-- Opening Marker --

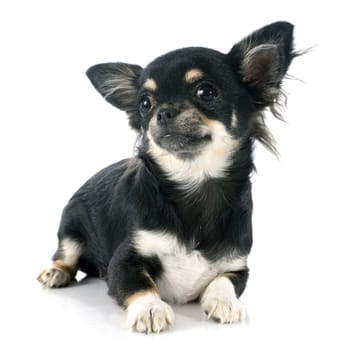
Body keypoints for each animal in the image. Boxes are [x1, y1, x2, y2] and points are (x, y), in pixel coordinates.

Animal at [37, 21, 298, 334]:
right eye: (145, 104)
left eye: (206, 92)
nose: (162, 113)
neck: (195, 184)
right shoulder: (123, 262)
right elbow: (140, 284)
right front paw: (150, 308)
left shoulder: (237, 265)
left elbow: (224, 280)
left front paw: (225, 301)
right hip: (71, 226)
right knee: (65, 254)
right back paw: (55, 272)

-- Closing Marker --

Lines from the one containing "nose: (162, 113)" through the last line of the data above are the only output wanted; restate them exactly.

* **Solution to the exercise**
nose: (162, 113)
neck: (195, 184)
right shoulder: (123, 262)
right elbow: (140, 284)
right front paw: (150, 308)
left shoulder: (237, 265)
left elbow: (224, 280)
left front paw: (225, 301)
right hip: (71, 226)
right knee: (65, 254)
right back paw: (55, 272)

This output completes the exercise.